Und all dies läuft nach Gesetzen ab. Mit dem Big Bang sind nicht nur Materie, Raum und Zeit in diese Welt getreten, sondern auch das Meta-Phänomen des Gesetzmässigkeitsprinzips. Der Big Bang selbst wird zwar nach vorherrschender Theorie als eine nicht mehr weiter herleitbare Singularität verstanden, die aus ihm entstandene und weiterhin entstehende Welt jedoch als seine naturgesetzliche Folge. Wenn etwas geschieht in dieser Welt, so geschieht es nicht aus Zufall, sondern als Anwendungsfall einer Regel. Wenn wir etwas nicht erklären können, fehlt es nicht an seinem Grund, sondern an unserer Fähigkeit, ihn zu erkennen.

# Die andere „Rule of Law“
Nicht zufällig nennt die Naturwissenschaft dieses Prinzip „Rule of Law“ (Stephen Hawking), verwendet also die gleiche Terminologie wie der Staat, wenn er seine „Rechtsstaatlichkeit“ hervorheben will. Hier wie dort geht es um die Aussage, dass nicht subjektive Willkür, sondern objektive Regelhaftigkeit wegleitend sind; dort als positivistische Erklärung für das Funktionieren der Welt, hier als normative Vorgabe an die Adresse der Politik.

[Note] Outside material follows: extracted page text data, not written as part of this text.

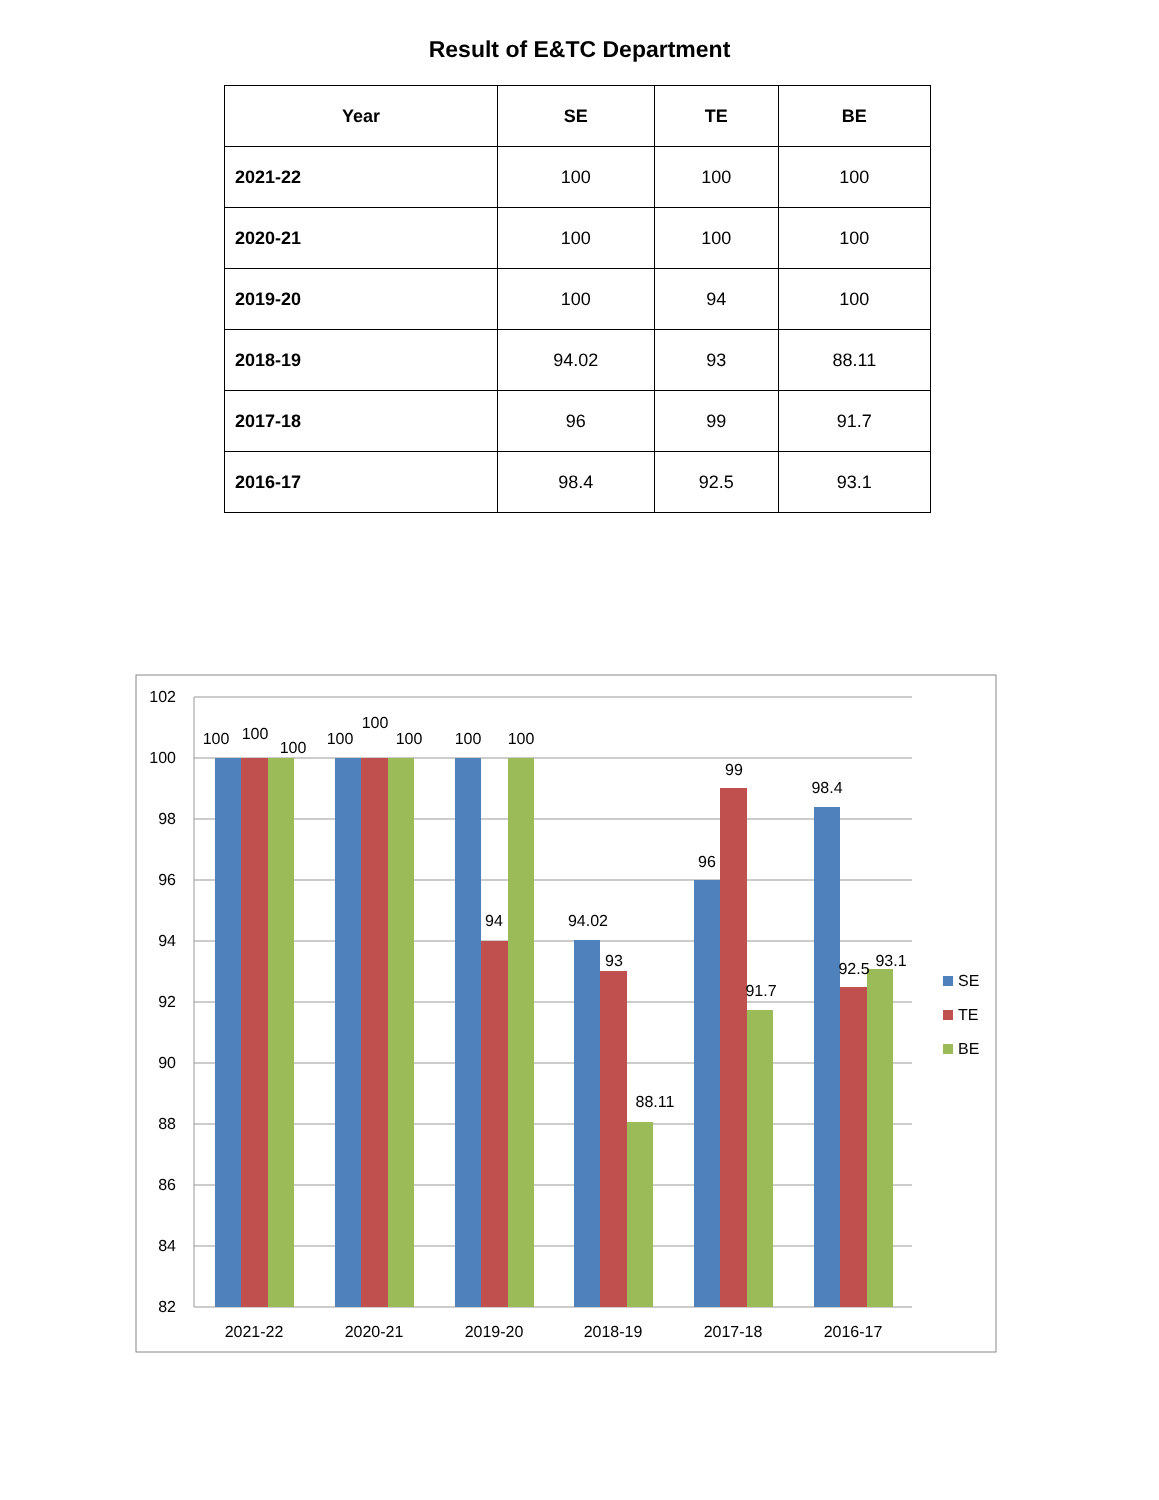Result of E&TC Department
| Year | SE | TE | BE |
| --- | --- | --- | --- |
| 2021-22 | 100 | 100 | 100 |
| 2020-21 | 100 | 100 | 100 |
| 2019-20 | 100 | 94 | 100 |
| 2018-19 | 94.02 | 93 | 88.11 |
| 2017-18 | 96 | 99 | 91.7 |
| 2016-17 | 98.4 | 92.5 | 93.1 |
102
100
98
96
94
92
90
88
86
84
82
100
100
100
100
100
100
100
94
100
94.02
93
88.11
96
99
91.7
98.4
92.5
93.1
2021-22
2020-21
2019-20
2018-19
2017-18
2016-17
SE
TE
BE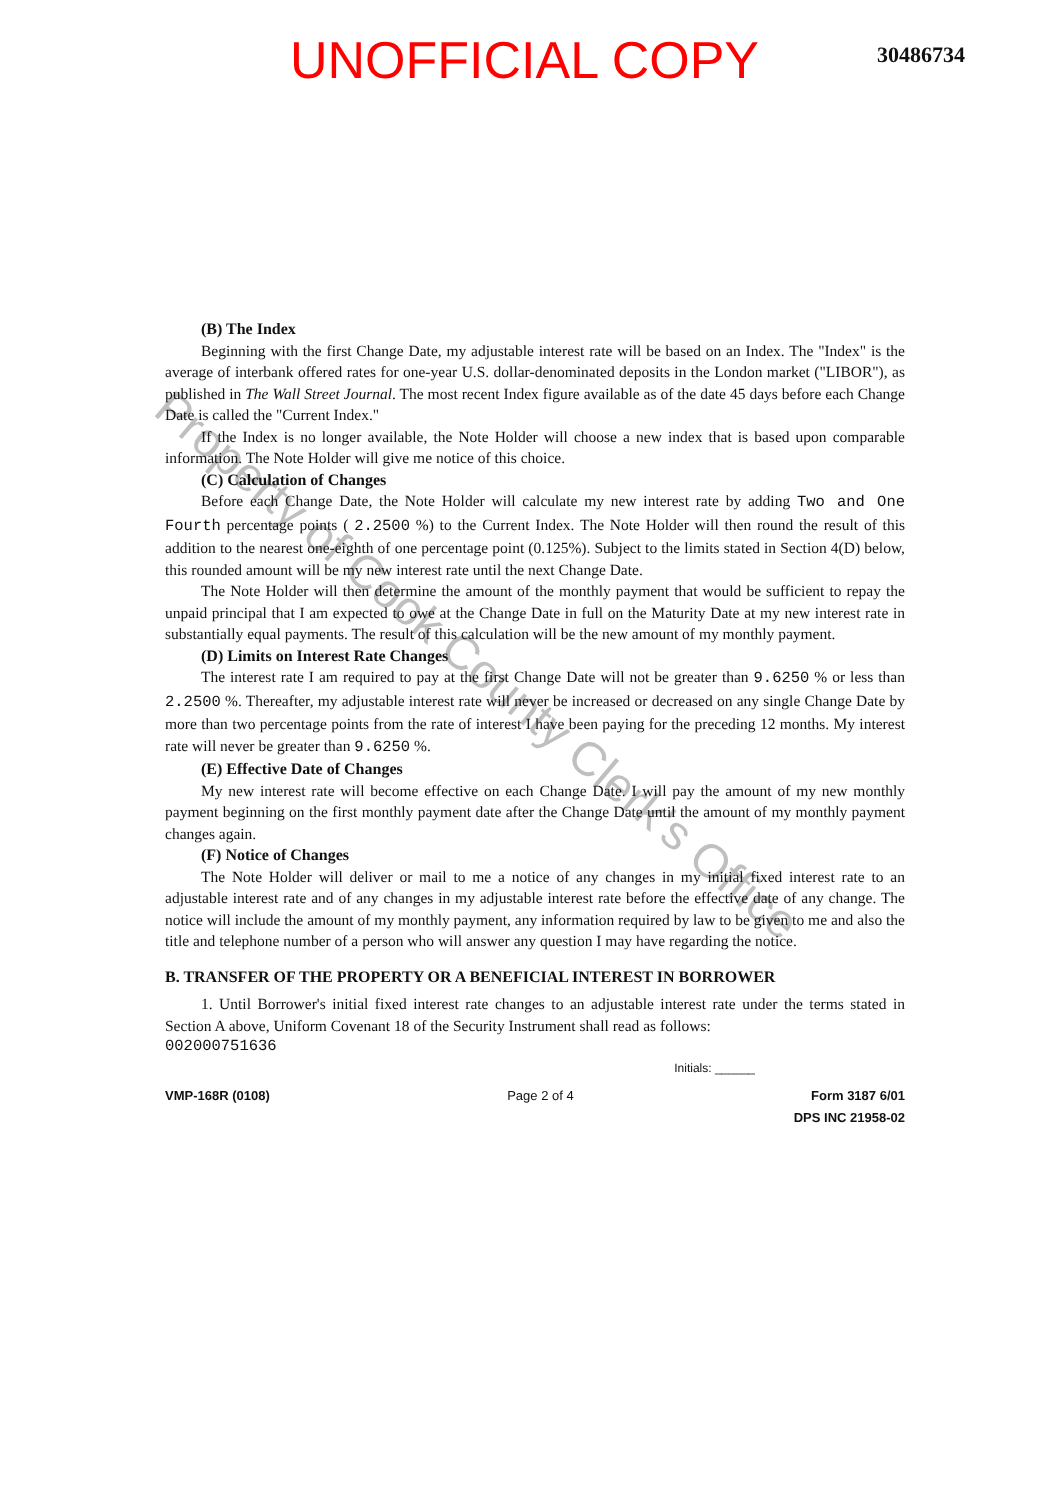UNOFFICIAL COPY
30486734
Property of Cook County Clerk's Office
(B) The Index
Beginning with the first Change Date, my adjustable interest rate will be based on an Index. The "Index" is the average of interbank offered rates for one-year U.S. dollar-denominated deposits in the London market ("LIBOR"), as published in The Wall Street Journal. The most recent Index figure available as of the date 45 days before each Change Date is called the "Current Index."
If the Index is no longer available, the Note Holder will choose a new index that is based upon comparable information. The Note Holder will give me notice of this choice.
(C) Calculation of Changes
Before each Change Date, the Note Holder will calculate my new interest rate by adding Two and One Fourth percentage points ( 2.2500 %) to the Current Index. The Note Holder will then round the result of this addition to the nearest one-eighth of one percentage point (0.125%). Subject to the limits stated in Section 4(D) below, this rounded amount will be my new interest rate until the next Change Date.
The Note Holder will then determine the amount of the monthly payment that would be sufficient to repay the unpaid principal that I am expected to owe at the Change Date in full on the Maturity Date at my new interest rate in substantially equal payments. The result of this calculation will be the new amount of my monthly payment.
(D) Limits on Interest Rate Changes
The interest rate I am required to pay at the first Change Date will not be greater than 9.6250 % or less than 2.2500 %. Thereafter, my adjustable interest rate will never be increased or decreased on any single Change Date by more than two percentage points from the rate of interest I have been paying for the preceding 12 months. My interest rate will never be greater than 9.6250 %.
(E) Effective Date of Changes
My new interest rate will become effective on each Change Date. I will pay the amount of my new monthly payment beginning on the first monthly payment date after the Change Date until the amount of my monthly payment changes again.
(F) Notice of Changes
The Note Holder will deliver or mail to me a notice of any changes in my initial fixed interest rate to an adjustable interest rate and of any changes in my adjustable interest rate before the effective date of any change. The notice will include the amount of my monthly payment, any information required by law to be given to me and also the title and telephone number of a person who will answer any question I may have regarding the notice.
B. TRANSFER OF THE PROPERTY OR A BENEFICIAL INTEREST IN BORROWER
1. Until Borrower's initial fixed interest rate changes to an adjustable interest rate under the terms stated in Section A above, Uniform Covenant 18 of the Security Instrument shall read as follows:
002000751636
Initials: ______
VMP-168R (0108) Page 2 of 4 Form 3187 6/01
DPS INC 21958-02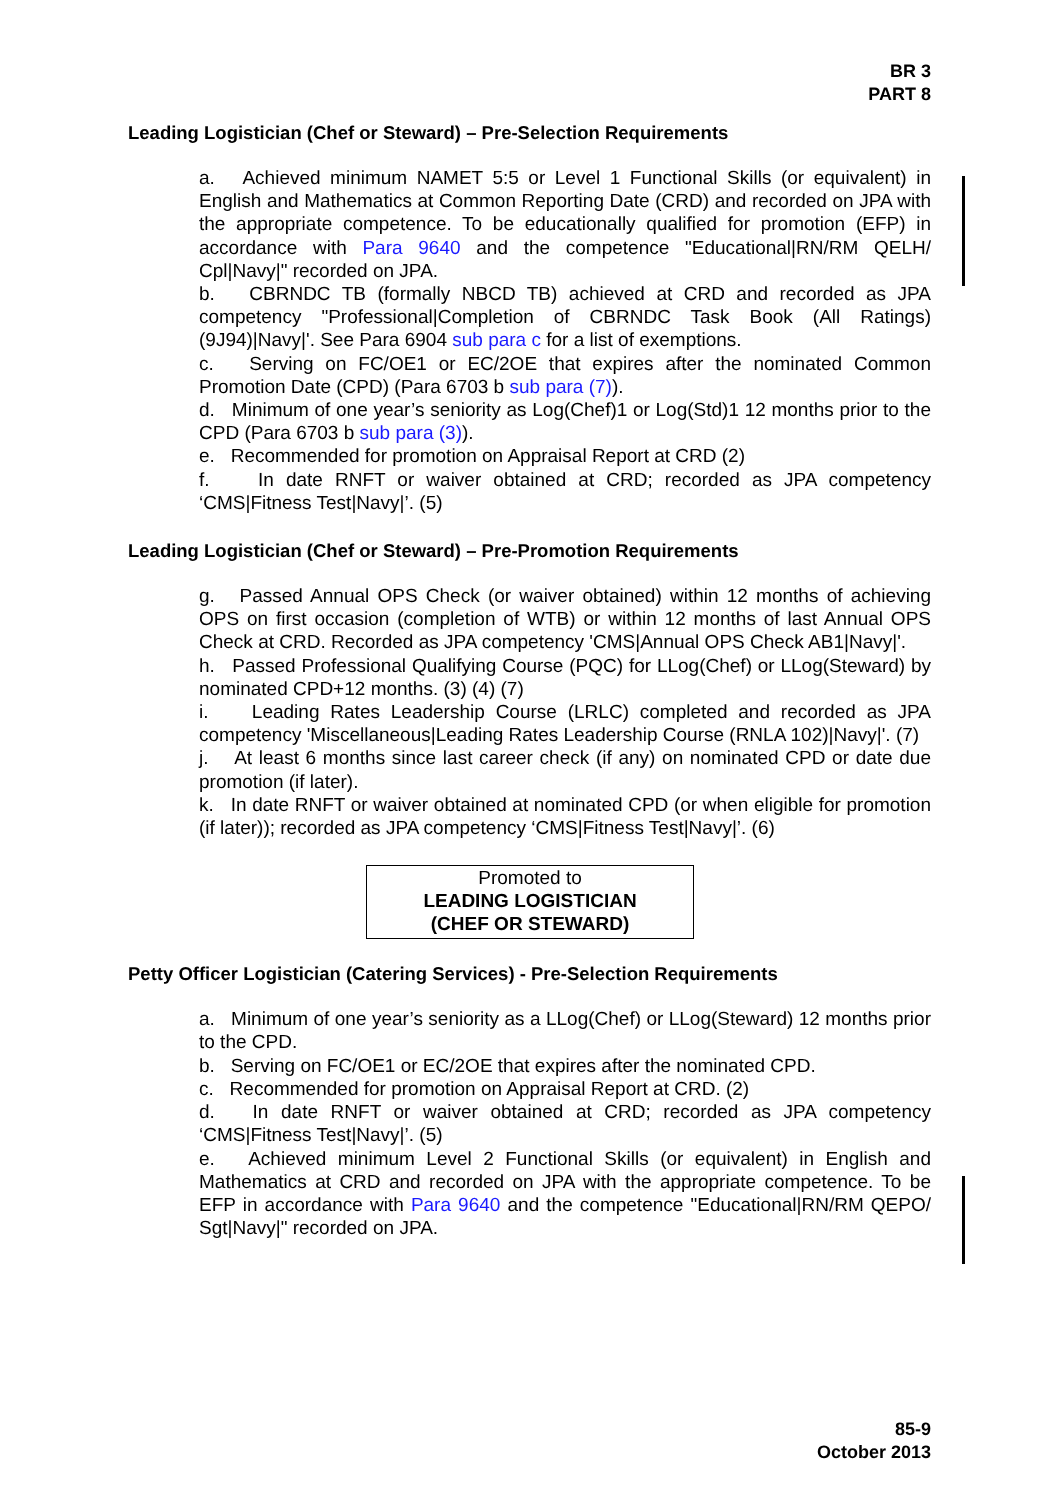BR 3
PART 8
Leading Logistician (Chef or Steward) – Pre-Selection Requirements
a. Achieved minimum NAMET 5:5 or Level 1 Functional Skills (or equivalent) in English and Mathematics at Common Reporting Date (CRD) and recorded on JPA with the appropriate competence. To be educationally qualified for promotion (EFP) in accordance with Para 9640 and the competence "Educational|RN/RM QELH/ Cpl|Navy|" recorded on JPA.
b. CBRNDC TB (formally NBCD TB) achieved at CRD and recorded as JPA competency "Professional|Completion of CBRNDC Task Book (All Ratings)(9J94)|Navy|'. See Para 6904 sub para c for a list of exemptions.
c. Serving on FC/OE1 or EC/2OE that expires after the nominated Common Promotion Date (CPD) (Para 6703 b sub para (7)).
d. Minimum of one year’s seniority as Log(Chef)1 or Log(Std)1 12 months prior to the CPD (Para 6703 b sub para (3)).
e. Recommended for promotion on Appraisal Report at CRD (2)
f. In date RNFT or waiver obtained at CRD; recorded as JPA competency ‘CMS|Fitness Test|Navy|’. (5)
Leading Logistician (Chef or Steward) – Pre-Promotion Requirements
g. Passed Annual OPS Check (or waiver obtained) within 12 months of achieving OPS on first occasion (completion of WTB) or within 12 months of last Annual OPS Check at CRD. Recorded as JPA competency 'CMS|Annual OPS Check AB1|Navy|'.
h. Passed Professional Qualifying Course (PQC) for LLog(Chef) or LLog(Steward) by nominated CPD+12 months. (3) (4) (7)
i. Leading Rates Leadership Course (LRLC) completed and recorded as JPA competency 'Miscellaneous|Leading Rates Leadership Course (RNLA 102)|Navy|'. (7)
j. At least 6 months since last career check (if any) on nominated CPD or date due promotion (if later).
k. In date RNFT or waiver obtained at nominated CPD (or when eligible for promotion (if later)); recorded as JPA competency ‘CMS|Fitness Test|Navy|’. (6)
Promoted to
LEADING LOGISTICIAN
(CHEF OR STEWARD)
Petty Officer Logistician (Catering Services) - Pre-Selection Requirements
a. Minimum of one year’s seniority as a LLog(Chef) or LLog(Steward) 12 months prior to the CPD.
b. Serving on FC/OE1 or EC/2OE that expires after the nominated CPD.
c. Recommended for promotion on Appraisal Report at CRD. (2)
d. In date RNFT or waiver obtained at CRD; recorded as JPA competency ‘CMS|Fitness Test|Navy|’. (5)
e. Achieved minimum Level 2 Functional Skills (or equivalent) in English and Mathematics at CRD and recorded on JPA with the appropriate competence. To be EFP in accordance with Para 9640 and the competence "Educational|RN/RM QEPO/ Sgt|Navy|" recorded on JPA.
85-9
October 2013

Ebenfalls nicht zufällig lassen sich die beiden Anliegen auch historisch miteinander in Verbindung bringen: Die gleiche Aufklärung, die die erwähnte Losung „Lex – Rex“ artikulierte, verstand diese nicht nur als politisches Postulat, sondern auch als wissenschaftliche Erkenntnis; und wenn sich daraus eine Beschränkung königlicher Privilegien ergab, so nicht nur weil dies politisch gerecht, sondern auch soziologisch zutreffend war. Schon bald erwuchs daraus das Forschungsgebiet des sogenannten - Naturrechts - , das auch in aufklärerischen Gesetzbüchern seinen Niederschlag fand.
Eine wissenschaftlich hervorragende Weiterentwicklung war dann die historische Rechtsschule des 18. und frühen 19. Jahrhunderts. Während das frühere Naturrecht sich noch für weitgehend statisch verstandene Gesetzmässigkeiten interessiert hatte, brachte die historische Rechtsschule das dynamische Element geschichtlicher Entwicklung mit ein – panta rhei liess grüssen. Das erklärte nicht nur historische und kulturelle Unterschiede von Rechtsordnungen, sondern öffnete ganz generell den Blick auf die Wechselwirkung von Geschichte und Recht, von Sein und Sollen. Recht war nun nicht mehr etwas Absolutes, von aussen auf die Welt Einwirkendes, sondern Teil dieser Welt selbst. Ein wirkungsstarkes, in jeder Windung des sozialen Systems anzutreffendes Steuerungs- und Korrekturphänomen. Ein hochkomplexes System, das man mit Vorteil nicht durchkreuzt, sondern höchstens mit wissenschaftlicher Sorgfalt unterstützt.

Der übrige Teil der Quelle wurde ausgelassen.